Villa Repeta is a patrician villa in Campiglia dei Berici, province of Vicenza, northern Italy. It was built in 1672, substituting a pre-existing villa designed by Italian Renaissance architect Andrea Palladio about 1557 and destroyed by a fire.
The villa which Palladio built for Mario Repeta – or at least the initial results of his building campaign – was destroyed by fire at an unspecified date, sometime between 1640 and 1672, when it was replaced by the existing new edifice. Therefore, Palladio’s Villa Repeta, designed around 1557, can only be reconstructed on the basis of the plate in the I quattro libri dell'architettura, although recent studies have raised serious doubts that the engraving can effectively correspond to the project. Rather they suggest that this plate represents Palladio’s usual, a posteriori, theoretical, re-elaboration of an idea, which was in reality compromised by major pre-existing features.

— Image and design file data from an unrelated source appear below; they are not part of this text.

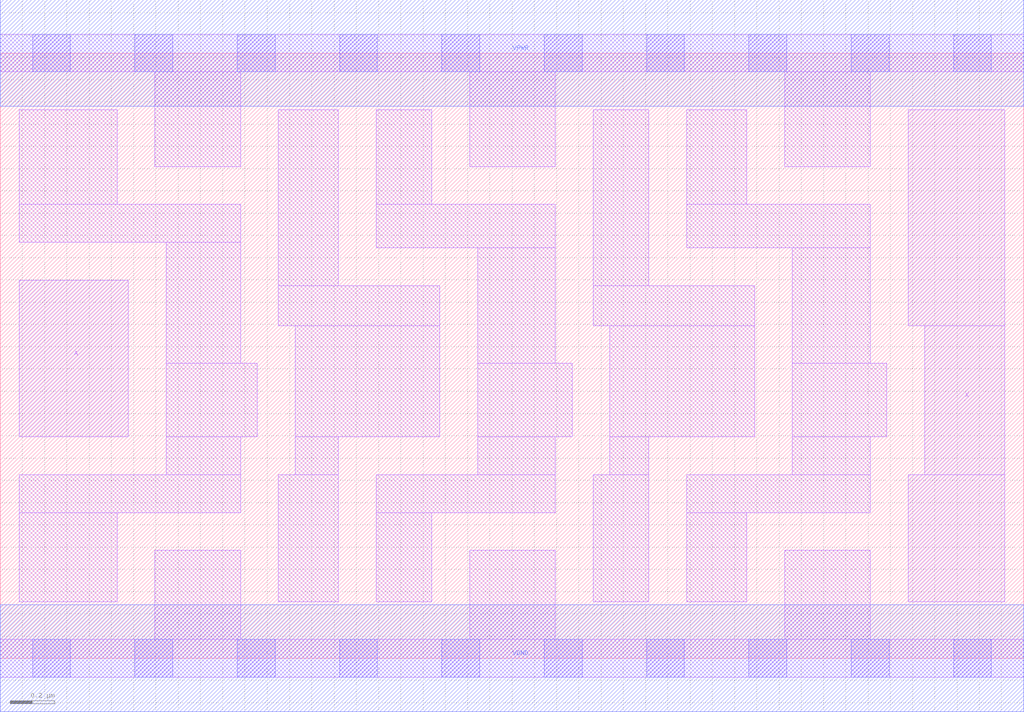
<source format=lef>
# Copyright 2020 The SkyWater PDK Authors
#
# Licensed under the Apache License, Version 2.0 (the "License");
# you may not use this file except in compliance with the License.
# You may obtain a copy of the License at
#
#     https://www.apache.org/licenses/LICENSE-2.0
#
# Unless required by applicable law or agreed to in writing, software
# distributed under the License is distributed on an "AS IS" BASIS,
# WITHOUT WARRANTIES OR CONDITIONS OF ANY KIND, either express or implied.
# See the License for the specific language governing permissions and
# limitations under the License.
#
# SPDX-License-Identifier: Apache-2.0

VERSION 5.7 ;
  NAMESCASESENSITIVE ON ;
  NOWIREEXTENSIONATPIN ON ;
  DIVIDERCHAR "/" ;
  BUSBITCHARS "[]" ;
UNITS
  DATABASE MICRONS 200 ;
END UNITS
MACRO sky130_fd_sc_hd__dlymetal6s6s_1
  CLASS CORE ;
  SOURCE USER ;
  FOREIGN sky130_fd_sc_hd__dlymetal6s6s_1 ;
  ORIGIN  0.000000  0.000000 ;
  SIZE  4.600000 BY  2.720000 ;
  SYMMETRY X Y R90 ;
  SITE unithd ;
  PIN A
    ANTENNAGATEAREA  0.126000 ;
    DIRECTION INPUT ;
    USE SIGNAL ;
    PORT
      LAYER li1 ;
        RECT 0.085000 0.995000 0.575000 1.700000 ;
    END
  END A
  PIN X
    ANTENNADIFFAREA  0.429000 ;
    DIRECTION OUTPUT ;
    USE SIGNAL ;
    PORT
      LAYER li1 ;
        RECT 4.080000 0.255000 4.515000 0.825000 ;
        RECT 4.080000 1.495000 4.515000 2.465000 ;
        RECT 4.155000 0.825000 4.515000 1.495000 ;
    END
  END X
  PIN VGND
    DIRECTION INOUT ;
    SHAPE ABUTMENT ;
    USE GROUND ;
    PORT
      LAYER met1 ;
        RECT 0.000000 -0.240000 4.600000 0.240000 ;
    END
  END VGND
  PIN VPWR
    DIRECTION INOUT ;
    SHAPE ABUTMENT ;
    USE POWER ;
    PORT
      LAYER met1 ;
        RECT 0.000000 2.480000 4.600000 2.960000 ;
    END
  END VPWR
  OBS
    LAYER li1 ;
      RECT 0.000000 -0.085000 4.600000 0.085000 ;
      RECT 0.000000  2.635000 4.600000 2.805000 ;
      RECT 0.085000  0.255000 0.525000 0.655000 ;
      RECT 0.085000  0.655000 1.080000 0.825000 ;
      RECT 0.085000  1.870000 1.080000 2.040000 ;
      RECT 0.085000  2.040000 0.525000 2.465000 ;
      RECT 0.695000  0.085000 1.080000 0.485000 ;
      RECT 0.695000  2.210000 1.080000 2.635000 ;
      RECT 0.745000  0.825000 1.080000 0.995000 ;
      RECT 0.745000  0.995000 1.155000 1.325000 ;
      RECT 0.745000  1.325000 1.080000 1.870000 ;
      RECT 1.250000  0.255000 1.520000 0.825000 ;
      RECT 1.250000  1.495000 1.975000 1.675000 ;
      RECT 1.250000  1.675000 1.520000 2.465000 ;
      RECT 1.325000  0.825000 1.520000 0.995000 ;
      RECT 1.325000  0.995000 1.975000 1.495000 ;
      RECT 1.690000  0.255000 1.940000 0.655000 ;
      RECT 1.690000  0.655000 2.495000 0.825000 ;
      RECT 1.690000  1.845000 2.495000 2.040000 ;
      RECT 1.690000  2.040000 1.940000 2.465000 ;
      RECT 2.110000  0.085000 2.495000 0.485000 ;
      RECT 2.110000  2.210000 2.495000 2.635000 ;
      RECT 2.145000  0.825000 2.495000 0.995000 ;
      RECT 2.145000  0.995000 2.570000 1.325000 ;
      RECT 2.145000  1.325000 2.495000 1.845000 ;
      RECT 2.665000  0.255000 2.915000 0.825000 ;
      RECT 2.665000  1.495000 3.390000 1.675000 ;
      RECT 2.665000  1.675000 2.915000 2.465000 ;
      RECT 2.740000  0.825000 2.915000 0.995000 ;
      RECT 2.740000  0.995000 3.390000 1.495000 ;
      RECT 3.085000  0.255000 3.355000 0.655000 ;
      RECT 3.085000  0.655000 3.910000 0.825000 ;
      RECT 3.085000  1.845000 3.910000 2.040000 ;
      RECT 3.085000  2.040000 3.355000 2.465000 ;
      RECT 3.525000  0.085000 3.910000 0.485000 ;
      RECT 3.525000  2.210000 3.910000 2.635000 ;
      RECT 3.560000  0.825000 3.910000 0.995000 ;
      RECT 3.560000  0.995000 3.985000 1.325000 ;
      RECT 3.560000  1.325000 3.910000 1.845000 ;
    LAYER mcon ;
      RECT 0.145000 -0.085000 0.315000 0.085000 ;
      RECT 0.145000  2.635000 0.315000 2.805000 ;
      RECT 0.605000 -0.085000 0.775000 0.085000 ;
      RECT 0.605000  2.635000 0.775000 2.805000 ;
      RECT 1.065000 -0.085000 1.235000 0.085000 ;
      RECT 1.065000  2.635000 1.235000 2.805000 ;
      RECT 1.525000 -0.085000 1.695000 0.085000 ;
      RECT 1.525000  2.635000 1.695000 2.805000 ;
      RECT 1.985000 -0.085000 2.155000 0.085000 ;
      RECT 1.985000  2.635000 2.155000 2.805000 ;
      RECT 2.445000 -0.085000 2.615000 0.085000 ;
      RECT 2.445000  2.635000 2.615000 2.805000 ;
      RECT 2.905000 -0.085000 3.075000 0.085000 ;
      RECT 2.905000  2.635000 3.075000 2.805000 ;
      RECT 3.365000 -0.085000 3.535000 0.085000 ;
      RECT 3.365000  2.635000 3.535000 2.805000 ;
      RECT 3.825000 -0.085000 3.995000 0.085000 ;
      RECT 3.825000  2.635000 3.995000 2.805000 ;
      RECT 4.285000 -0.085000 4.455000 0.085000 ;
      RECT 4.285000  2.635000 4.455000 2.805000 ;
  END
END sky130_fd_sc_hd__dlymetal6s6s_1

</source>
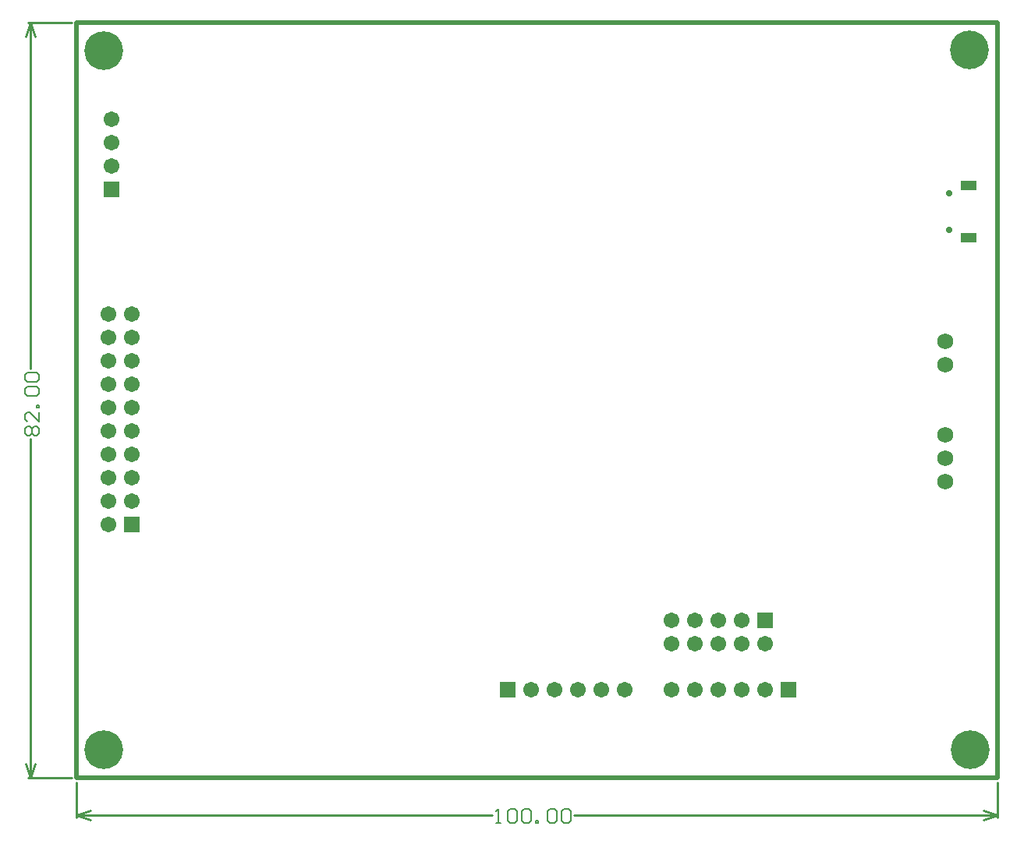
<source format=gbs>
G04*
G04 #@! TF.GenerationSoftware,Altium Limited,Altium Designer,18.1.9 (240)*
G04*
G04 Layer_Color=16711935*
%FSLAX24Y24*%
%MOIN*%
G70*
G01*
G75*
%ADD15C,0.0100*%
%ADD17C,0.0200*%
%ADD18C,0.0060*%
%ADD21C,0.0050*%
%ADD55C,0.0671*%
%ADD64C,0.0680*%
%ADD65R,0.0671X0.0671*%
%ADD66R,0.0671X0.0395*%
%ADD67C,0.0277*%
%ADD68R,0.0671X0.0671*%
%ADD69C,0.1655*%
D15*
X-2150Y600D02*
X-1950Y0D01*
X-1750Y600D01*
X-1950Y32283D02*
X-1750Y31683D01*
X-2150D02*
X-1950Y32283D01*
Y0D02*
Y14472D01*
Y17491D02*
Y32283D01*
X-2050Y0D02*
X-200D01*
X-2050Y32283D02*
X-200D01*
X0Y-1600D02*
X600Y-1400D01*
X0Y-1600D02*
X600Y-1800D01*
X38770D02*
X39370Y-1600D01*
X38770Y-1400D02*
X39370Y-1600D01*
X0D02*
X17766D01*
X21285D02*
X39370D01*
X0Y-1700D02*
Y-200D01*
X39370Y-1700D02*
Y-200D01*
D17*
X0Y0D02*
Y32283D01*
Y0D02*
X39370D01*
X0Y32283D02*
X39370D01*
Y0D02*
Y32283D01*
D18*
X-2090Y14632D02*
X-2190Y14732D01*
Y14932D01*
X-2090Y15032D01*
X-1990D01*
X-1890Y14932D01*
X-1790Y15032D01*
X-1690D01*
X-1590Y14932D01*
Y14732D01*
X-1690Y14632D01*
X-1790D01*
X-1890Y14732D01*
X-1990Y14632D01*
X-2090D01*
X-1890Y14732D02*
Y14932D01*
X-1590Y15632D02*
Y15232D01*
X-1990Y15632D01*
X-2090D01*
X-2190Y15532D01*
Y15332D01*
X-2090Y15232D01*
X-1590Y15832D02*
X-1690D01*
Y15932D01*
X-1590D01*
Y15832D01*
X-2090Y16332D02*
X-2190Y16432D01*
Y16632D01*
X-2090Y16731D01*
X-1690D01*
X-1590Y16632D01*
Y16432D01*
X-1690Y16332D01*
X-2090D01*
Y16931D02*
X-2190Y17031D01*
Y17231D01*
X-2090Y17331D01*
X-1690D01*
X-1590Y17231D01*
Y17031D01*
X-1690Y16931D01*
X-2090D01*
X17926Y-1960D02*
X18125D01*
X18026D01*
Y-1360D01*
X17926Y-1460D01*
X18425D02*
X18525Y-1360D01*
X18725D01*
X18825Y-1460D01*
Y-1860D01*
X18725Y-1960D01*
X18525D01*
X18425Y-1860D01*
Y-1460D01*
X19025D02*
X19125Y-1360D01*
X19325D01*
X19425Y-1460D01*
Y-1860D01*
X19325Y-1960D01*
X19125D01*
X19025Y-1860D01*
Y-1460D01*
X19625Y-1960D02*
Y-1860D01*
X19725D01*
Y-1960D01*
X19625D01*
X20125Y-1460D02*
X20225Y-1360D01*
X20425D01*
X20525Y-1460D01*
Y-1860D01*
X20425Y-1960D01*
X20225D01*
X20125Y-1860D01*
Y-1460D01*
X20725D02*
X20825Y-1360D01*
X21025D01*
X21125Y-1460D01*
Y-1860D01*
X21025Y-1960D01*
X20825D01*
X20725Y-1860D01*
Y-1460D01*
D21*
X38361Y25222D02*
Y25402D01*
X37921Y25222D02*
Y25402D01*
Y25222D02*
X38361D01*
X37921Y25402D02*
X38361D01*
Y22998D02*
Y23178D01*
X37921Y22998D02*
Y23178D01*
Y22998D02*
X38361D01*
X37921Y23178D02*
X38361D01*
D55*
X29434Y5704D02*
D03*
X28434Y6704D02*
D03*
Y5704D02*
D03*
X27434Y6704D02*
D03*
Y5704D02*
D03*
X26434Y6704D02*
D03*
Y5704D02*
D03*
X25434Y6704D02*
D03*
Y5704D02*
D03*
X25450Y3750D02*
D03*
X26450D02*
D03*
X27450D02*
D03*
X28450D02*
D03*
X29450D02*
D03*
X23450D02*
D03*
X22450D02*
D03*
X21450D02*
D03*
X20450D02*
D03*
X19450D02*
D03*
X1500Y26150D02*
D03*
Y27150D02*
D03*
Y28150D02*
D03*
X1356Y19833D02*
D03*
X2356D02*
D03*
X1356Y18833D02*
D03*
X2356D02*
D03*
X1356Y17833D02*
D03*
X2356D02*
D03*
X1356Y16833D02*
D03*
X2356D02*
D03*
X1356Y15833D02*
D03*
X2356D02*
D03*
X1356Y14833D02*
D03*
X2356D02*
D03*
X1356Y13833D02*
D03*
X2356D02*
D03*
X1356Y12833D02*
D03*
X2356D02*
D03*
X1356Y11833D02*
D03*
X2356D02*
D03*
X1356Y10833D02*
D03*
D64*
X37150Y12650D02*
D03*
Y13650D02*
D03*
Y14650D02*
D03*
Y17650D02*
D03*
Y18650D02*
D03*
D65*
X29434Y6704D02*
D03*
X30450Y3750D02*
D03*
X18450D02*
D03*
D66*
X38147Y25312D02*
D03*
Y23088D02*
D03*
D67*
X37300Y23413D02*
D03*
Y24987D02*
D03*
D68*
X1500Y25150D02*
D03*
X2356Y10833D02*
D03*
D69*
X1181Y31069D02*
D03*
X38169Y31119D02*
D03*
X38219Y1181D02*
D03*
X1181D02*
D03*
M02*

</source>
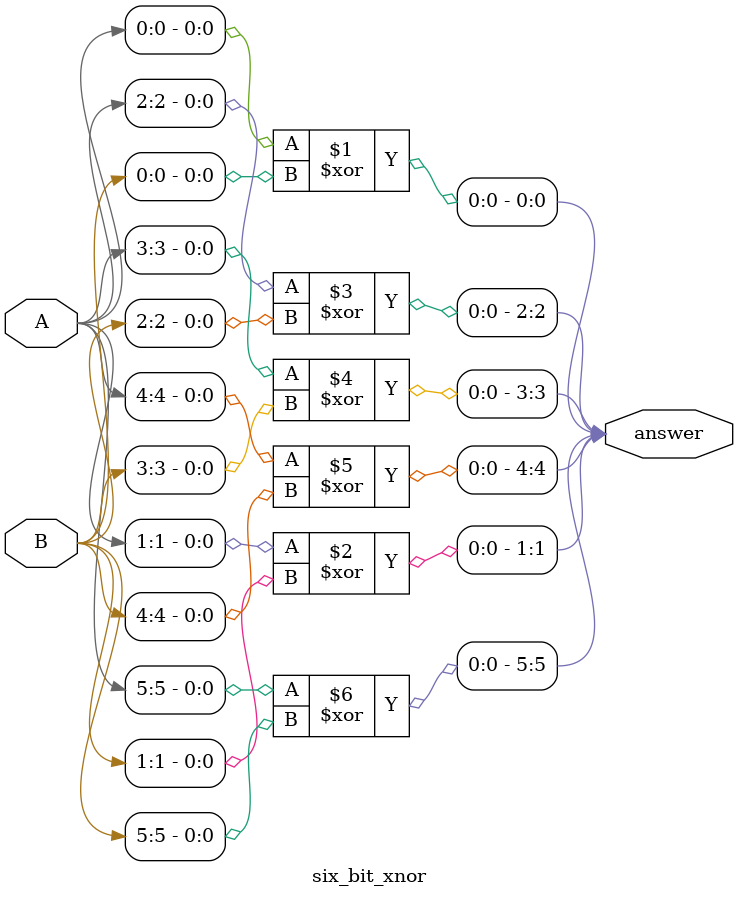
<source format=v>
`timescale 1ns / 1ps


module six_bit_xnor(
    input [5:0] A,
    input [5:0] B,
    output [5:0] answer
    );
    
    assign answer[0] = A[0] ^ B[0];
    assign answer[1] = A[1] ^ B[1];
    assign answer[2] = A[2] ^ B[2];
    assign answer[3] = A[3] ^ B[3];
    assign answer[4] = A[4] ^ B[4];
    assign answer[5] = A[5] ^ B[5];
    
endmodule

</source>
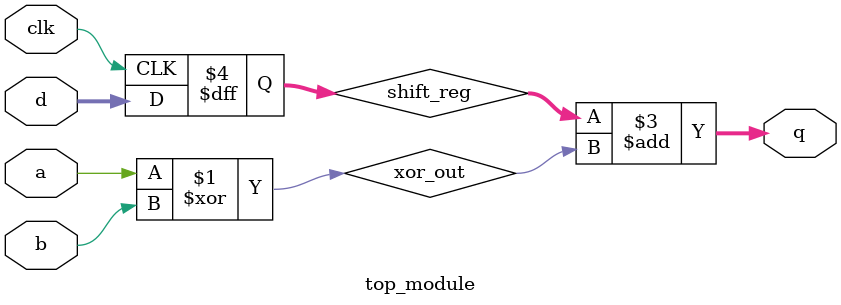
<source format=v>
module top_module (
    input clk,
    input [7:0] d,
    input a,
    input b,
    output [7:0] q
);

    // XOR gate
    wire xor_out;
    assign xor_out = a ^ b;

    // 8-bit shift register
    reg [7:0] shift_reg;
    always @(posedge clk) begin
        shift_reg <= {shift_reg[6:0], d};
    end

    // Additive functional module
    assign q = shift_reg + xor_out;

endmodule
</source>
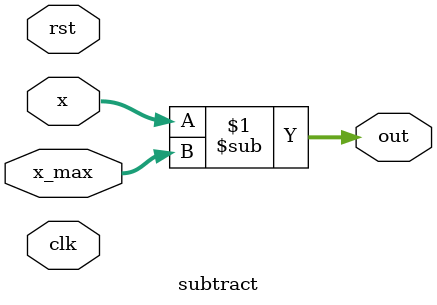
<source format=sv>
`default_nettype none
`timescale 1ns/1ns

module subtract #(
    parameter DATA_WIDTH = 32,
    parameter DEPTH = 32
) (
    input  logic clk,
    input  logic rst,
    input  logic signed [DATA_WIDTH-1:0] x,
    input  logic signed [DATA_WIDTH-1:0] x_max,
    output logic signed [DATA_WIDTH-1:0] out
);

assign out = x - x_max; 

endmodule
</source>
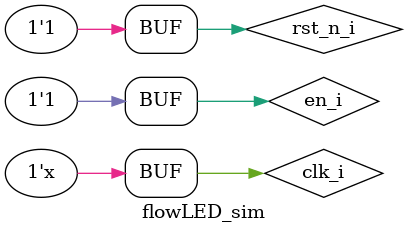
<source format=v>
`timescale 1ns / 1ps


module flowLED_sim();
    reg rst_n_i=0;
    reg clk_i=0;
    reg en_i=1;
    wire [7:0] led_o;
    
    flowLED_top U1(.rst_n_i(rst_n_i),.clk_i(clk_i),.en_i(en_i),.led_o(led_o));
    always begin
        #1 clk_i=~clk_i;
    end
    
    initial begin
        #5 rst_n_i = 1;
        //#2000 en_i = 0;
        #2000 en_i = 1;
    end
endmodule

</source>
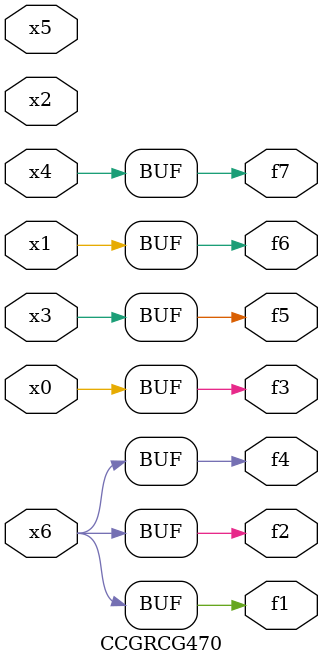
<source format=v>
module CCGRCG470(
	input x0, x1, x2, x3, x4, x5, x6,
	output f1, f2, f3, f4, f5, f6, f7
);
	assign f1 = x6;
	assign f2 = x6;
	assign f3 = x0;
	assign f4 = x6;
	assign f5 = x3;
	assign f6 = x1;
	assign f7 = x4;
endmodule

</source>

In any case, the project remains extraordinary among Palladio’s output: the structure has a continuous, Doric order, portico of only one storey, which develops entirely horizontally around a rectangular courtyard. The only vertical elements are the two dovecotes at the corners of the complex.
Without the usual hierarchical dialogue between a dominant manorial house and agricultural annexes, the design of the villa might represent the product of a precise initiative on the part of the patrons and reflect the heterodox and egalitarian ideas of the Repeta family (Mario Repeta was denounced to the Holy Office in 1569), restless protagonists in the public life of Vicenza during the 16th century.
The actual villa was built 1672 by Enea and Scipione Repeta.